__DOCUMENT SEGMENT__.
+++
Save the Children International (SCI) has raised the alarm that at least four African countries, including Nigeria, Kenya, Somalia and South Sudan, are at risk of running out of ready-to-use emergency food over the next three months due to aid cuts.
The organisation worried that if the gaps are not plugged, severely malnourished children may be at risk of dying.
SCI explained that Ready-to-Use Therapeutic Food (RUTF) is an energy-dense, micronutrient-rich paste typically made from peanuts, sugar, milk powder, oil, vitamins, and minerals, packaged in foil pouches with a long shelf life and no need for refrigeration.
The organisation, in a statement released on Monday, said that over the past 30 years, this emergency therapeutic food has saved the lives of millions of children facing acute malnutrition, warning that a severely undernourished child is nine times more likely to die from common infections than a well-nourished child.
It warned that the decline in global nutrition funding could cut off treatment for 15.6 million people across 18 countries, including over 2.3 million severely malnourished children in 2025. It predicted it would continue to worsen in 2026.
The statement disclosed that an estimated 3.5 million children under five experiencing severe acute malnutrition are at risk of death if they do not receive timely treatment and nutrition support, saying that northeast and northwest Nigeria are most affected.
They further stated that the country needs at least 629,000 cartons of RUTF to treat children who are severely wasted — or dangerously thin for their height — during the June-November lean season, but so far only 64 per cent of this has been secured.
Save the Children stated that it requires at least 3,000 cartons of RUTF every month for its ongoing malnutrition programmes. Still, significant funding cuts in 2025 have exacerbated the severity of needs and limited access to much-needed lifesaving support.
Save the Children’s Regional Director for East and Southern Africa, Yvonne Arunga, said, “Imagine being a parent with a severely malnourished child. Now imagine that the only thing that could help your child bounce back from the brink of death is therapeutic food, and that food is out of stock when it was once available.
“Hunger knows no borders and no limits, and is a force that drains a child’s energy and silences their play and their dreams. At a time when global hunger is skyrocketing, the funding that could save children’s lives has been cut because of recent aid cuts, leading to a global shortage of Ready-to-Use Therapeutic Food.”
He stated that Save the Children has been providing life-saving nutritional support to children for over 100 years; however, this support is now at risk.
The organisation, however, called on the international community to ensure children who are severely malnourished can receive the urgent support they need by increasing flexible funding to treat severe acute malnutrition and strengthening national and global supply chains.
+++
__Page images and extracted text__.
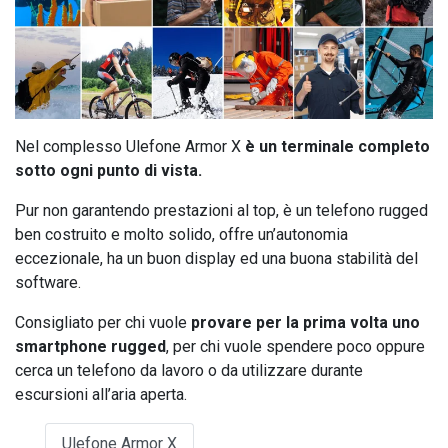
Nel complesso Ulefone Armor X
è un terminale completo
sotto ogni punto di vista.
Pur non garantendo prestazioni al top, è un telefono rugged
ben costruito e molto solido, offre un’autonomia
eccezionale, ha un buon display ed una buona stabilità del
software.
Consigliato per chi vuole
provare per la prima volta uno
smartphone rugged
, per chi vuole spendere poco oppure
cerca un telefono da lavoro o da utilizzare durante
escursioni all’aria aperta.
Ulefone Armor X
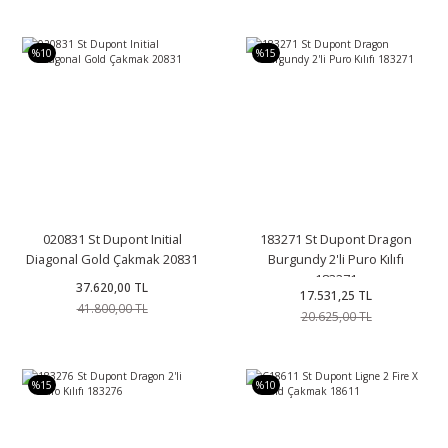
%10
%15
020831 St Dupont Initial
183271 St Dupont Dragon
Diagonal Gold Çakmak 20831
Burgundy 2'li Puro Kılıfı
183271
37.620,00 TL
17.531,25 TL
41.800,00 TL
20.625,00 TL
%15
%10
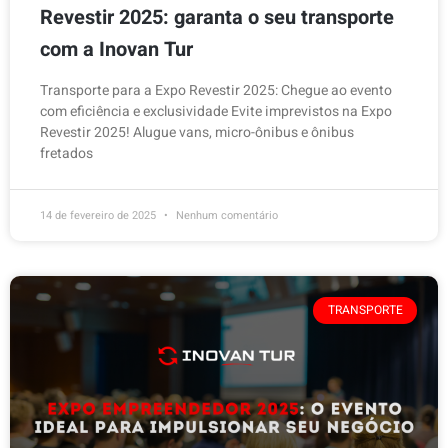
Revestir 2025: garanta o seu transporte
com a Inovan Tur
Transporte para a Expo Revestir 2025: Chegue ao evento
com eficiência e exclusividade Evite imprevistos na Expo
Revestir 2025! Alugue vans, micro-ônibus e ônibus
fretados
14 de fevereiro de 2025
Nenhum comentário
TRANSPORTE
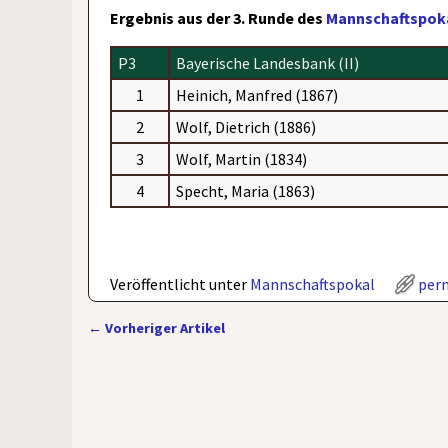
Ergebnis aus der 3. Runde des
Mannschaftspoka
P3
Bayerische Landesbank (II)
1
Heinich, Manfred (1867)
2
Wolf, Dietrich (1886)
3
Wolf, Martin (1834)
4
Specht, Maria (1863)
Veröffentlicht unter
Mannschaftspokal
per
←
Vorheriger Artikel
Artikelnavigation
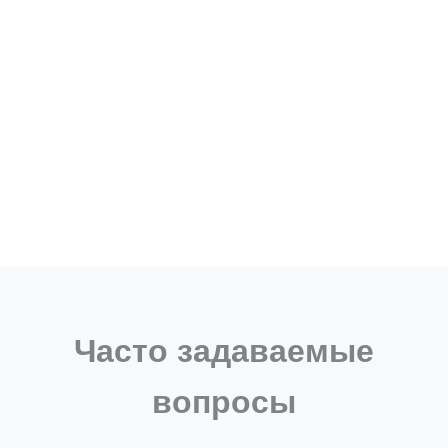
Часто задаваемые
вопросы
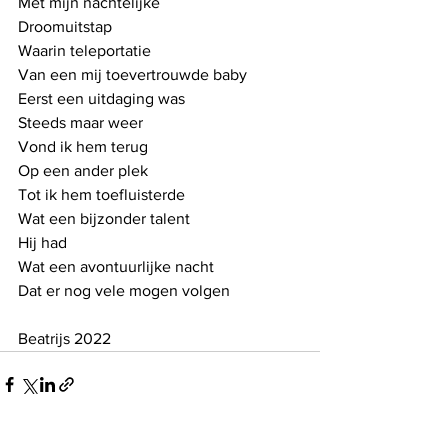
Met mijn nachtelijke 
Droomuitstap
Waarin teleportatie
Van een mij toevertrouwde baby 
Eerst een uitdaging was
Steeds maar weer
Vond ik hem terug
Op een ander plek
Tot ik hem toefluisterde
Wat een bijzonder talent
Hij had
Wat een avontuurlijke nacht
Dat er nog vele mogen volgen
Beatrijs 2022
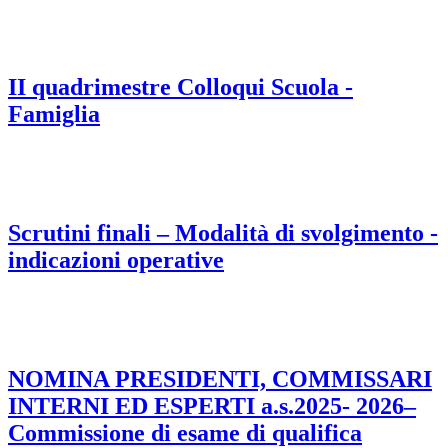
II quadrimestre Colloqui Scuola -
Famiglia
Scrutini finali – Modalità di svolgimento -
indicazioni operative
NOMINA PRESIDENTI, COMMISSARI
INTERNI ED ESPERTI a.s.2025- 2026–
Commissione di esame di qualifica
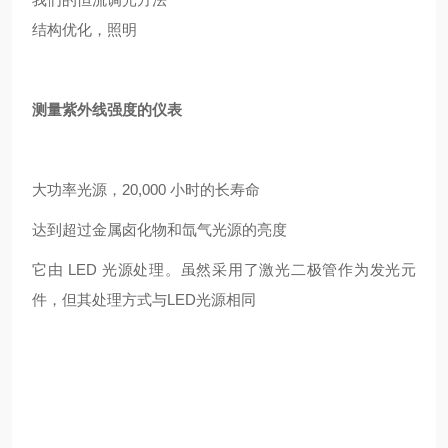
结构优化，照明
测量紫外线强度的仪表
大功率光源，20,000 小时的长寿命
达到超过金属卤化物和氙气光源的亮度
它由 LED 光源处理。虽然采用了激光二极管作为发光元
件，但其处理方式与LED光源相同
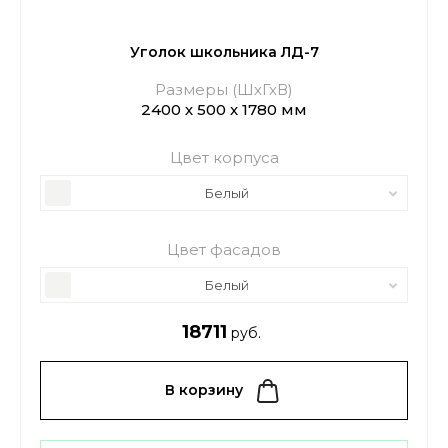
Уголок школьника ЛД-7
Размеры (ШхГхВ)
2400 х 500 х 1780 мм
Цвет корпуса
Белый
Цвет фасадов
Белый
18711
руб.
В корзину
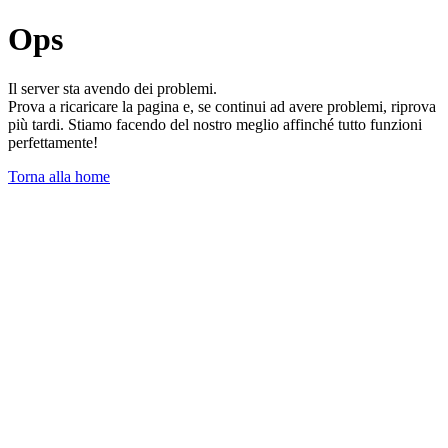
Ops
Il server sta avendo dei problemi.
Prova a ricaricare la pagina e, se continui ad avere problemi, riprova
più tardi. Stiamo facendo del nostro meglio affinché tutto funzioni
perfettamente!
Torna alla home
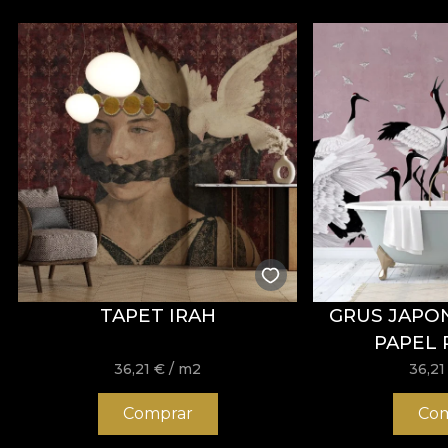
TAPET IRAH
GRUS JAPON
PAPEL 
36,21
€
/ m2
36,2
Comprar
Com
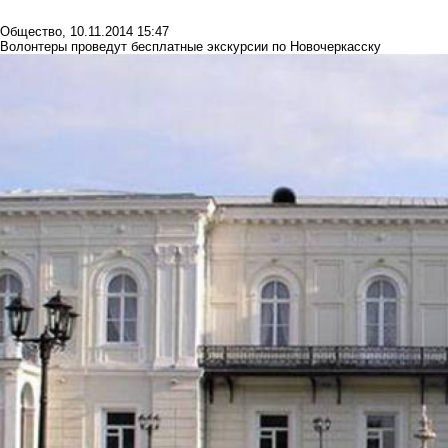
Общество
,
10.11.2014 15:47
Волонтеры проведут бесплатные экскурсии по Новочеркасску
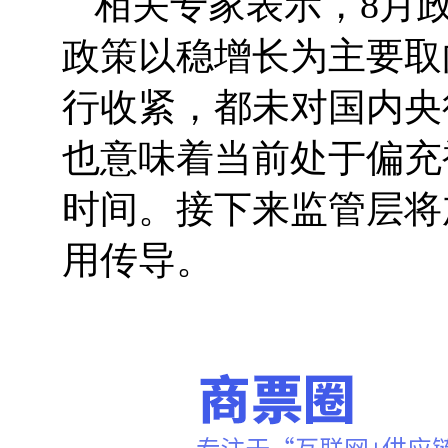
相关专家表示，8月
政策以稳增长为主要取
行收紧，都未对国内央
也意味着当前处于偏充
时间。接下来监管层将
用传导。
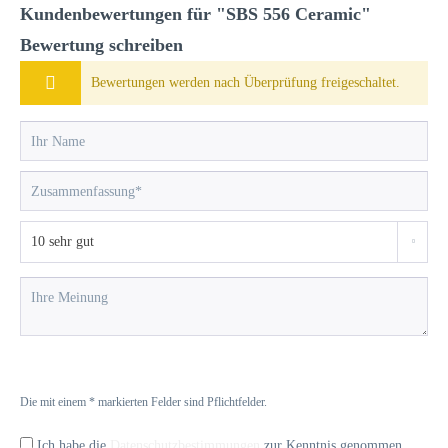
Kundenbewertungen für "SBS 556 Ceramic"
Bewertung schreiben
Bewertungen werden nach Überprüfung freigeschaltet.
Die mit einem * markierten Felder sind Pflichtfelder.
Ich habe die
Datenschutzbestimmungen
zur Kenntnis genommen.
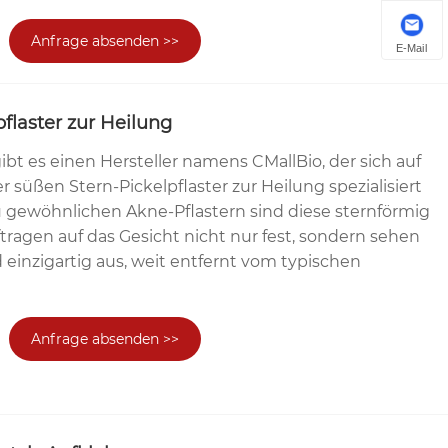
Anfrage absenden >>
E-Mail
flaster zur Heilung
gibt es einen Hersteller namens CMallBio, der sich auf
r süßen Stern-Pickelpflaster zur Heilung spezialisiert
u gewöhnlichen Akne-Pflastern sind diese sternförmig
ragen auf das Gesicht nicht nur fest, sondern sehen
d einzigartig aus, weit entfernt vom typischen
.
Anfrage absenden >>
+++
__ASSIGNMENT__.
Return the passage of the article on the therapeutic food shortage from "He stated that" to "now at risk.", copied word for word.

__TASK ANSWER__.
He stated that Save the Children has been providing life-saving nutritional support to children for over 100 years; however, this support is now at risk.